— START QUOTED TEXT —
Glacier recession between LIA, 1990, and 2003.
Between the end of the LIA and 2003, the total surface area of the 335 studied glaciers has decreased by 19% of the LIA value from 404 km2 to 328 km2. The average terminus retreat was 438 m with a standard deviation (?) of 308 m. The total number of glaciers has increased since the end of 19th century when there were 297 glaciers in the study region. In particular, the number of simple-basin valley glaciers has increased from 47 at the end of the LIA to 71 in 2003 due to the fragmentation of the compound-basin valley glaciers. At least 16 glaciers, which were present on the aerial photographs of 1943, 1956, and on the maps of 1965, had disappeared completely by 2003. 

The glacier recession intensified between 1990 and 2003: the total glacier surface area in the studied region has decreased by 3.8% of the 1990 value (13 km2 of ice). On average, glacier termini retreated by 72 m (??= 66 m) and the majority (65%) of the glaciers have retreated by 10-100 m. The average annual retreat rate was 5.5 m a-1, which is almost twice the average annual retreat rate observed between the end of the LIA and 1990 (3 m a-1).

The highest relative recession (% of glacier area) characterized the flat-summit glaciers which were losing on average 0.4 % of their surface area per year between 1990 and 2003. The largest absolute reduction in surface area was characteristic of the compound-valley glaciers which were losing 0.014 km2 a-1 (Fig. 3).
 


Figure 3. Average rate of recession for different types of glaciers between 1990 and 2003 in km2 a-1 (a) and in percent of the 1990 area per year (b).
— END QUOTED TEXT —
— START SUPPLIED RECORDS —
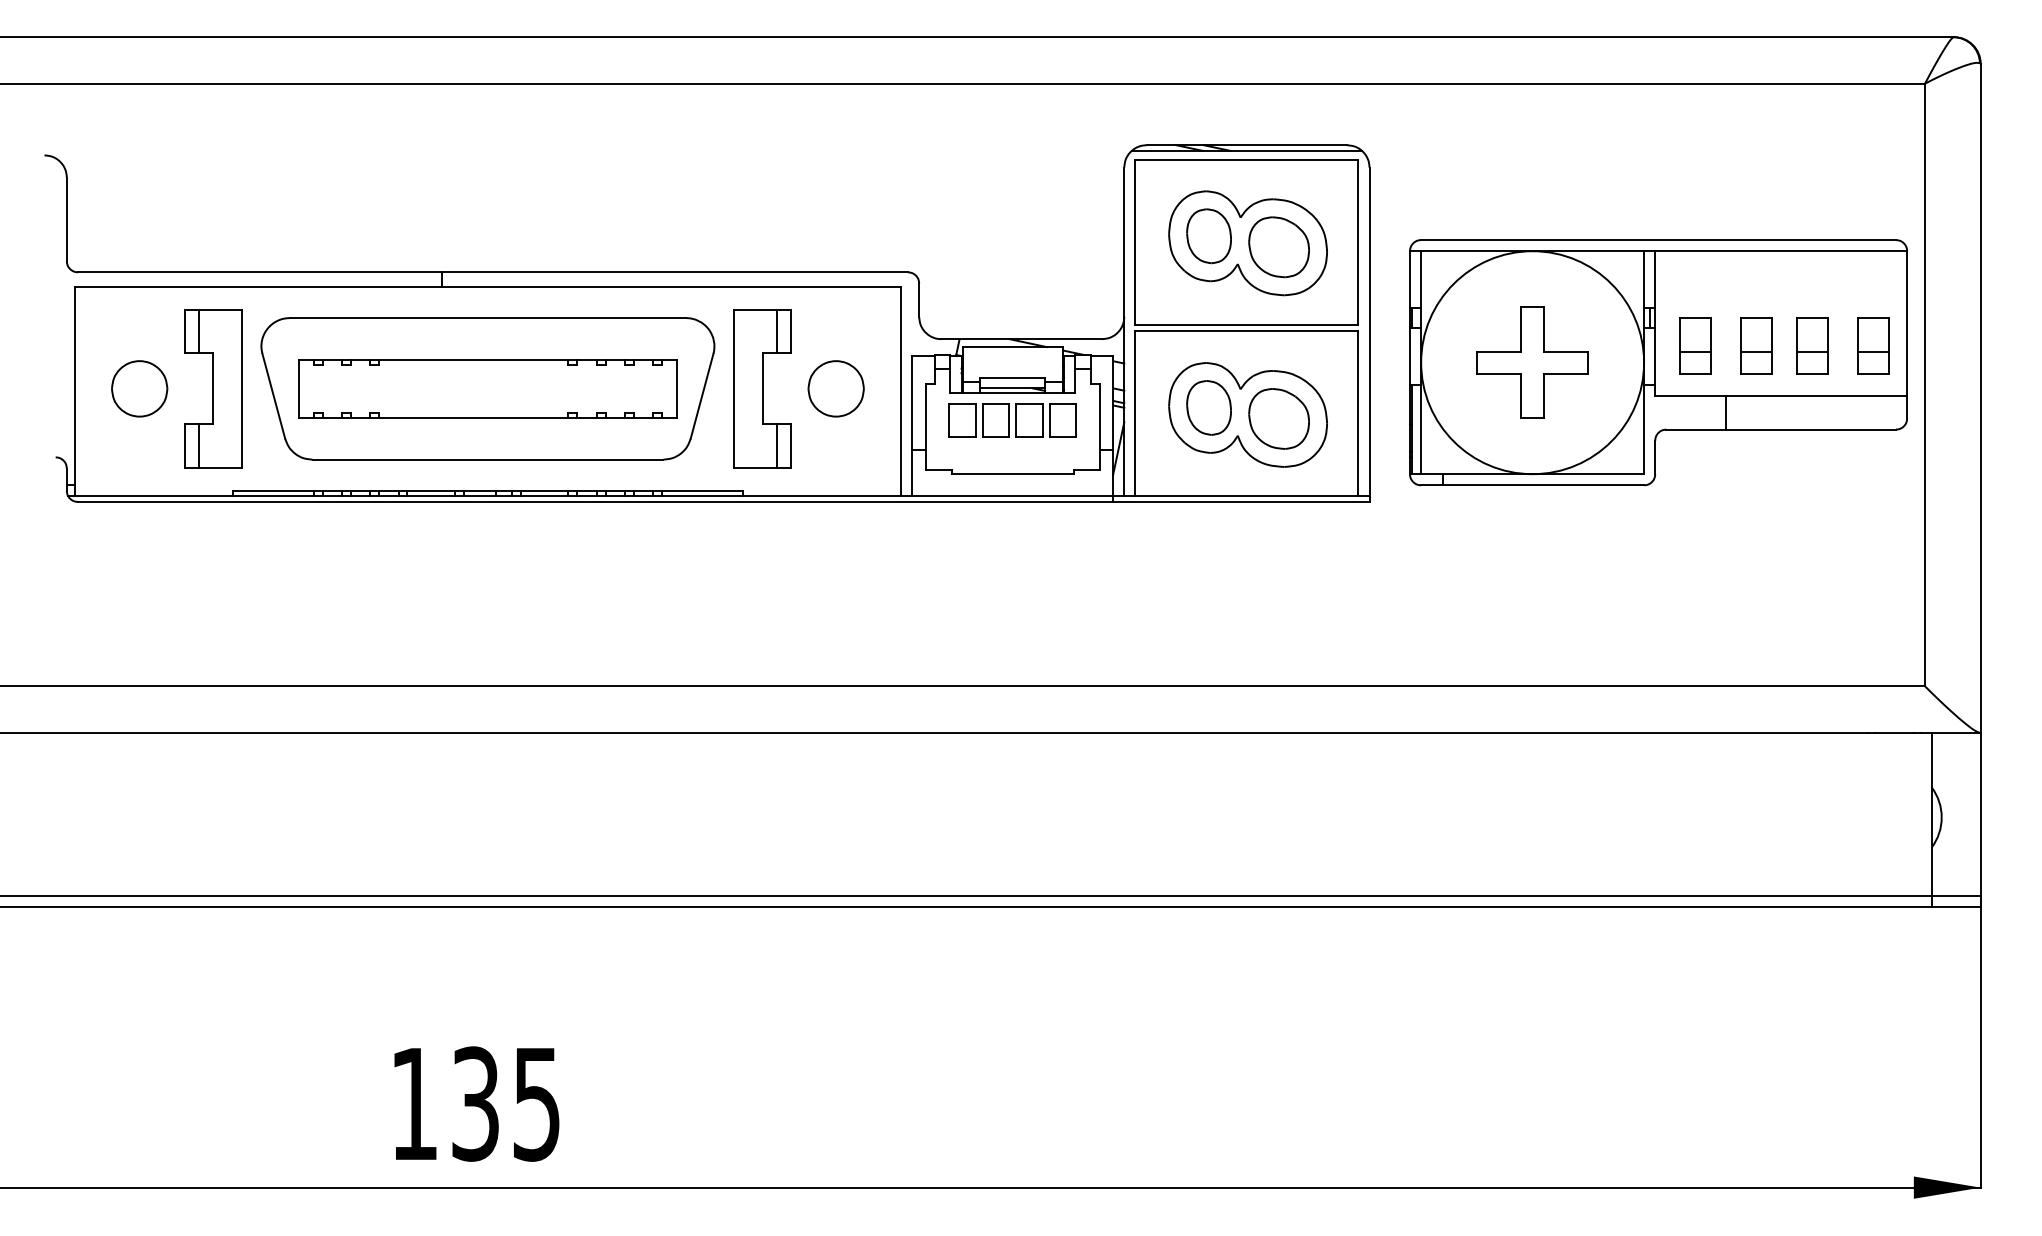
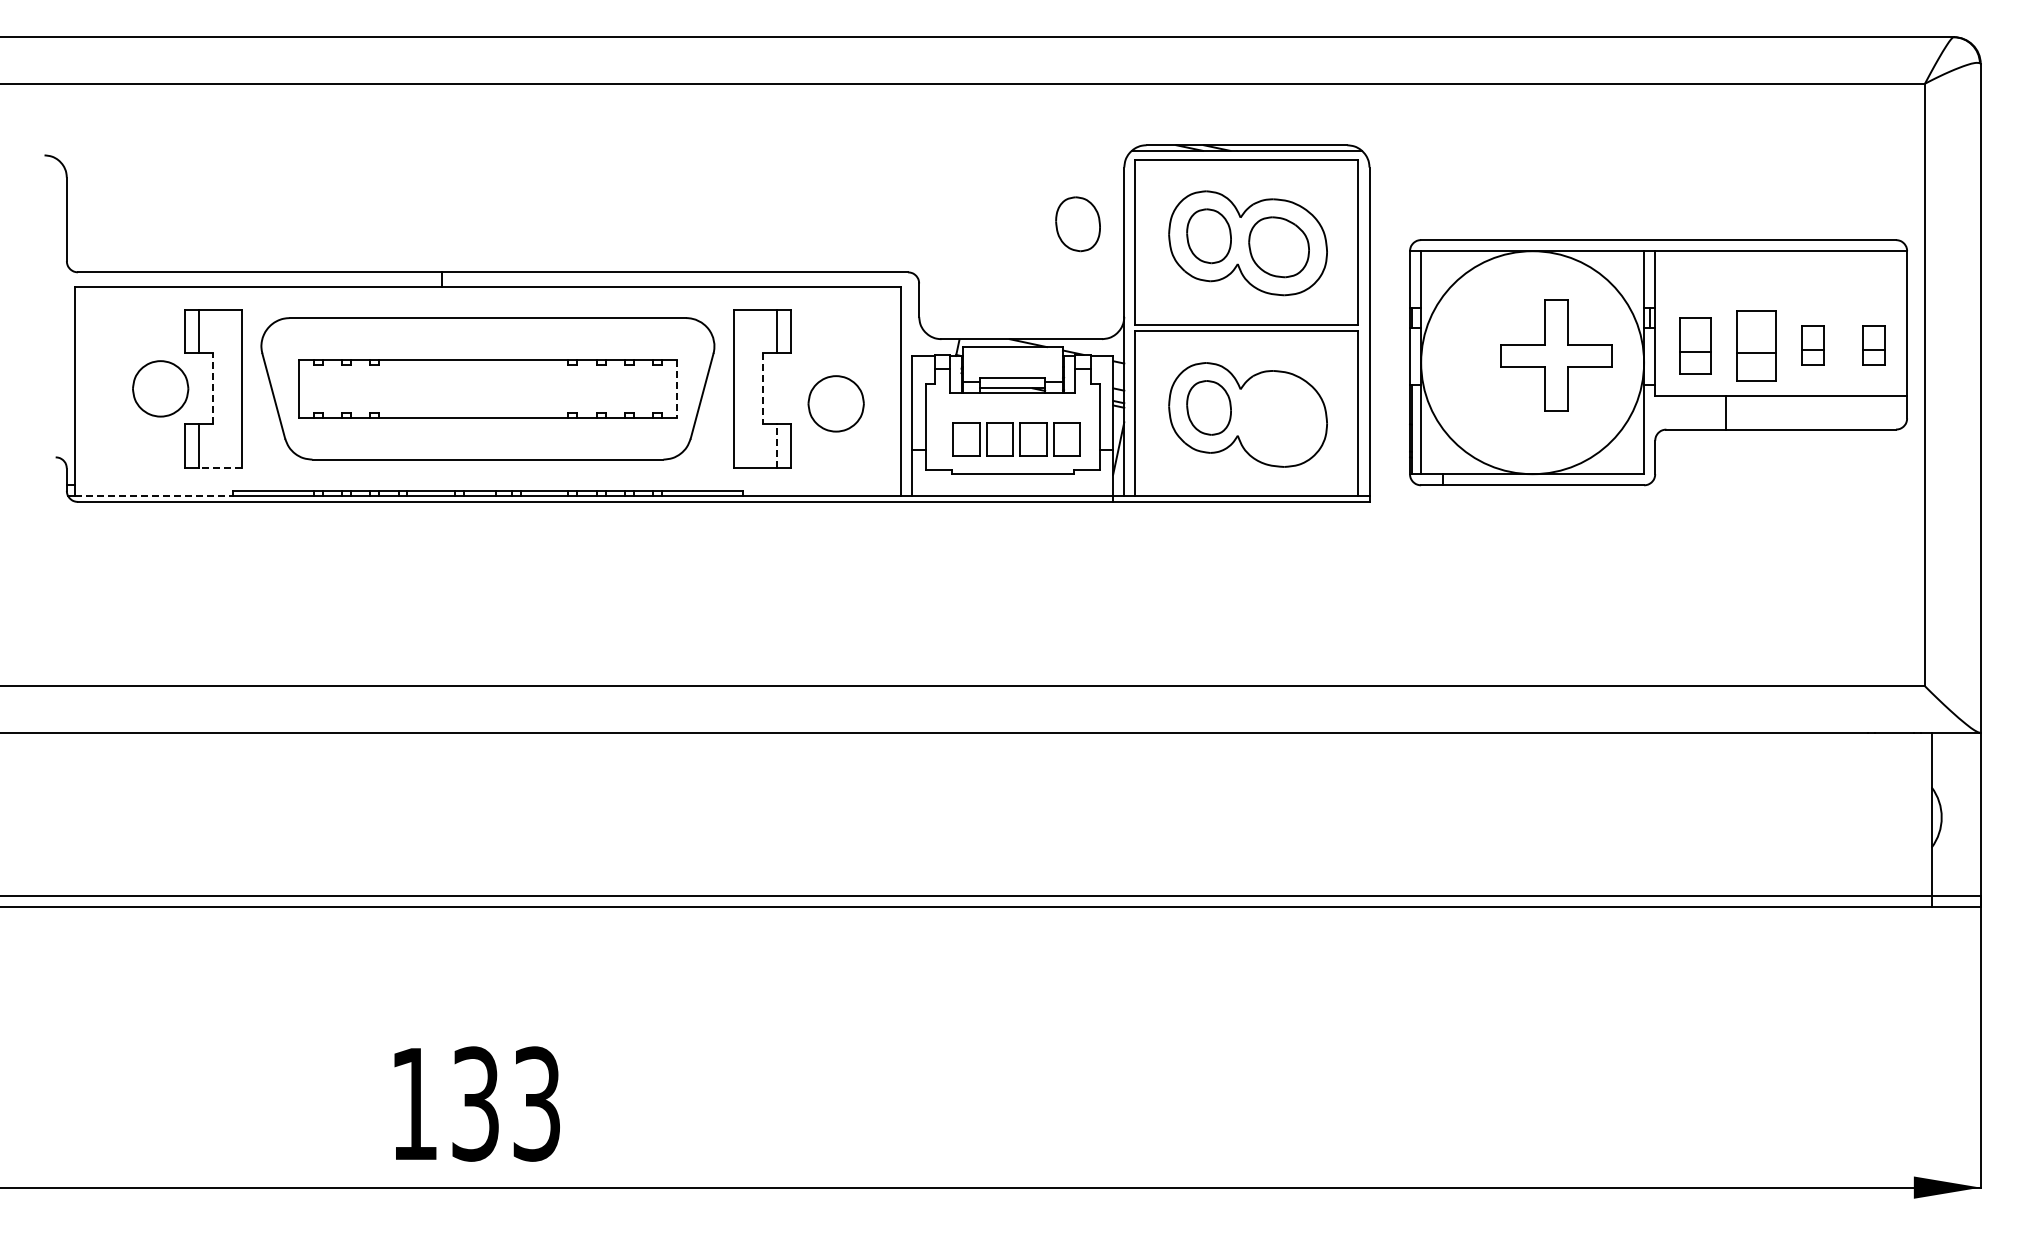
part at (1077, 224): none -> present
part at (1756, 345) size: 33x58 px -> 41x72 px
part at (1812, 345) size: 33x58 px -> 24x41 px
part at (1873, 345) size: 33x58 px -> 24x41 px
part at (1532, 362) position: (1532, 362) -> (1556, 355)
part at (139, 388) position: (139, 388) -> (160, 388)
line at (213, 388): solid -> dashed
line at (677, 388): solid -> dashed
part at (835, 388) position: (835, 388) -> (835, 403)
line at (762, 389): solid -> dashed
part at (1278, 418): present -> none
part at (1012, 420) position: (1012, 420) -> (1016, 439)
line at (776, 446): solid -> dashed
line at (219, 468): solid -> dashed
line at (154, 496): solid -> dashed
text at (536, 1103): 135 -> 133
— END SUPPLIED RECORDS —
◆ TO-DO LIST ◆
**1)** Answer these questions using the glacier recession text above:
(a) How many glaciers were there in the study region at the end of the 19th century?
(b) What was the average annual retreat rate of glacier termini between 1990 and 2003?
(c) Which type of glacier had the largest absolute reduction in surface area?
**2)** Put the entries in Block 1 into a Markdown table with the columns Row and Line, numbering the rows from 1 and skipping blank lines. Leave the two pictures out of the table.

◆ RESULTS FOR EACH TASK ◆
**1)**
(a) 297
(b) 5.5 m a-1
(c) Compound-valley glaciers, which lost 0.014 km2 a-1

**2)**
| Row | Line |
|---|---|
| 1 | part at (1077, 224): none -> present |
| 2 | part at (1756, 345) size: 33x58 px -> 41x72 px |
| 3 | part at (1812, 345) size: 33x58 px -> 24x41 px |
| 4 | part at (1873, 345) size: 33x58 px -> 24x41 px |
| 5 | part at (1532, 362) position: (1532, 362) -> (1556, 355) |
| 6 | part at (139, 388) position: (139, 388) -> (160, 388) |
| 7 | line at (213, 388): solid -> dashed |
| 8 | line at (677, 388): solid -> dashed |
| 9 | part at (835, 388) position: (835, 388) -> (835, 403) |
| 10 | line at (762, 389): solid -> dashed |
| 11 | part at (1278, 418): present -> none |
| 12 | part at (1012, 420) position: (1012, 420) -> (1016, 439) |
| 13 | line at (776, 446): solid -> dashed |
| 14 | line at (219, 468): solid -> dashed |
| 15 | line at (154, 496): solid -> dashed |
| 16 | text at (536, 1103): 135 -> 133 |